Amaranth (Amaranthus spp.)
Ancient Mystery Grain
Amaranth was a staple of the Aztecs and Incas, however, upon Spanish occupation the production of amaranth was banned due to its association with indigenous rituals.
Amaranthus is Latin for unfading; everlasting, probably due to the long lasting flower heads. The Amaranthus genus is comprised of about 60 species among them crop plants and aggressive weeds. They have, like corn, what is called C4 photosynthesis making this crop suitable for hot humid climates. Several species are raised for grain in Asia and the Americas. Amaranth is not considered a true grain since its a dicot rather than a monocot. One plant can produce as many as 50,000 seeds, which range in color from white to orange to black across the genus. White seeded types are much better for popping and consumption than the black seeded types, which are typically ornamentals. The plants are adapted to marginal soil and resist drought (when maturing), heat and pests.
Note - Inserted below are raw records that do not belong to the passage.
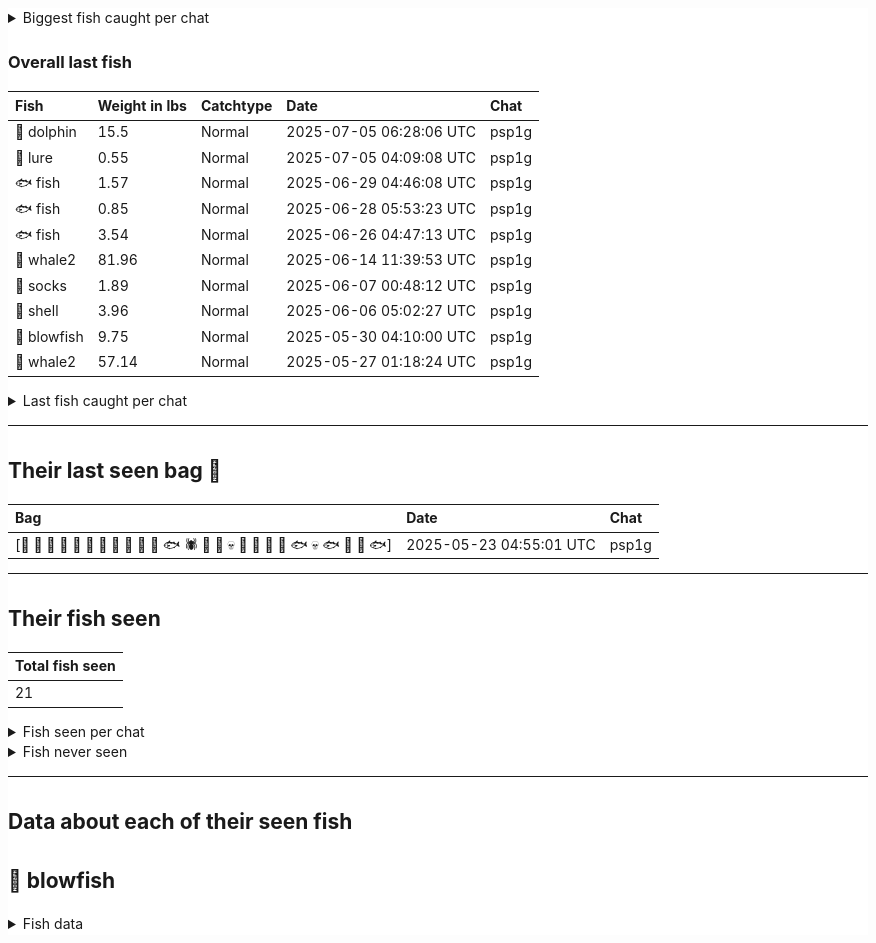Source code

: <details><summary>Biggest fish caught per chat</summary></details>

### Overall last fish
| Fish        | Weight in lbs | Catchtype | Date                    | Chat  |
|:------------|:--------------|:----------|:------------------------|:------|
| 🐬 dolphin  | 15.5          | Normal    | 2025-07-05 06:28:06 UTC | psp1g |
| 🎏 lure     | 0.55          | Normal    | 2025-07-05 04:09:08 UTC | psp1g |
| 🐟 fish     | 1.57          | Normal    | 2025-06-29 04:46:08 UTC | psp1g |
| 🐟 fish     | 0.85          | Normal    | 2025-06-28 05:53:23 UTC | psp1g |
| 🐟 fish     | 3.54          | Normal    | 2025-06-26 04:47:13 UTC | psp1g |
| 🐋 whale2   | 81.96         | Normal    | 2025-06-14 11:39:53 UTC | psp1g |
| 🧦 socks    | 1.89          | Normal    | 2025-06-07 00:48:12 UTC | psp1g |
| 🐚 shell    | 3.96          | Normal    | 2025-06-06 05:02:27 UTC | psp1g |
| 🐡 blowfish | 9.75          | Normal    | 2025-05-30 04:10:00 UTC | psp1g |
| 🐋 whale2   | 57.14         | Normal    | 2025-05-27 01:18:24 UTC | psp1g |

<details><summary>Last fish caught per chat</summary></details>

---------------

## Their last seen bag 🎒
| Bag                                                                            | Date                    | Chat  |
|:-------------------------------------------------------------------------------|:------------------------|:------|
| [🐙 🐙 🐡 🦞 🐙 🦐 🐙 🦑 🐊 🦪 🦐 🐟 🕷️ 🐋 🐳 💀 🐸 🐸 🐉 🥪 🐟 💀 🐟 🎏 🪸 🐟] | 2025-05-23 04:55:01 UTC | psp1g |

---------------

## Their fish seen
| Total fish seen |
|:----------------|
| 21              |

<details><summary>Fish seen per chat</summary></details>

<details><summary>Fish never seen</summary></details>

---------------

## Data about each of their seen fish

## 🐡 blowfish

<details><summary>Fish data</summary></details>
The grains have about 90% digestibility, 30% higher protein value than cereals and near-balanced essential amino acids. Try the grains popped or grind into flour and make chapatis or add to wheat flour for a complete protein source.
The primary grain species are A. hypochondriacus, A. cruentus and A. caudatus. They rarely cross but some have been documented as A. hydridus. These are all wind pollinated producing male and female flowers on the same plant, so a recommended isolation distance is two miles. However we let a number of different lines cross freely to produce our grain amaranth bulk.
Harvest seed heads once mature and hang to dry. Seed may shatter out so place a tarp below. Once matured thresh, winnow chaff and collect seed; wear gloves and a dust mask;)
Can direct seed in May where seasons are warm and long however here we have to transplant in June and hope that the plants mature before our first frost around labor day.